The National Institutes of Health (NIH) announced that University of Minnesota chemistry assistant professor Christy Haynes is a recipient of the prestigious 2008 New Innovator Award. She is the first U of M faculty member to win this award which will provide $1.5 million over five years for her research to build a cell-by-cell human immune system to identify potential therapeutic approaches for treating allergic reactions and asthma.

Haynes’ research could provide the first steps for improving the lives of millions of people.

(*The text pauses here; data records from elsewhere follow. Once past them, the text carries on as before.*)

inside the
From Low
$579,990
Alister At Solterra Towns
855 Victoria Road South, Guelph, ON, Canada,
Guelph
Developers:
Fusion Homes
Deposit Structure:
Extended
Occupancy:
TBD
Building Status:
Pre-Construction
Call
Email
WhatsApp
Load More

Allergies affect more than 50 million people in the United States. Additionally, more than 20 million Americans suffer from asthma, with 70 percent of these asthmatics also experiencing other allergies.

Haynes and her team of researchers plan to use the University of Minnesota’s state-of-the-art Nanofabrication Center to build a model of a human immune system from the bottom up, one cell at a time, in the lab and then carefully measure how the cells communicate with each other when exposed to allergens or other factors.

“This is a new way of looking at the immune system, and the measurements we take will be the first of their kind to help other researchers in their quest to develop new therapies for allergy and asthma sufferers,” Haynes said. “There's so much we don’t know about the immune system, and this is a new way of looking at it and asking new questions.”

Haynes said her access to the university’s Nanofabrication Center likely played a role in securing this award. “I’m really lucky to have access to such a great nanotechnology research facility right here at the University of Minnesota to do this type of work,” Haynes said.

Haynes was appointed as a chemistry assistant professor at the University of Minnesota in 2005. In 2007, she received a McKnight Land-Grant Professorship, which honors the university’s most promising junior faculty. Haynes’ areas of expertise include analytical chemistry and chemical biology. She received her bachelor’s degree in chemistry from Macalester College and her master's and doctoral degrees in chemistry from Northwestern University.

This is the second year of the NIH New Innovator Award that supports researchers who have never been the lead researcher on an NIH major grant in the past. NIH selects the recipients through highly competitive application and evaluation processes. The goal is to support innovative research with the potential to produce a major impact on broad, important problems in biomedical and behavioral research.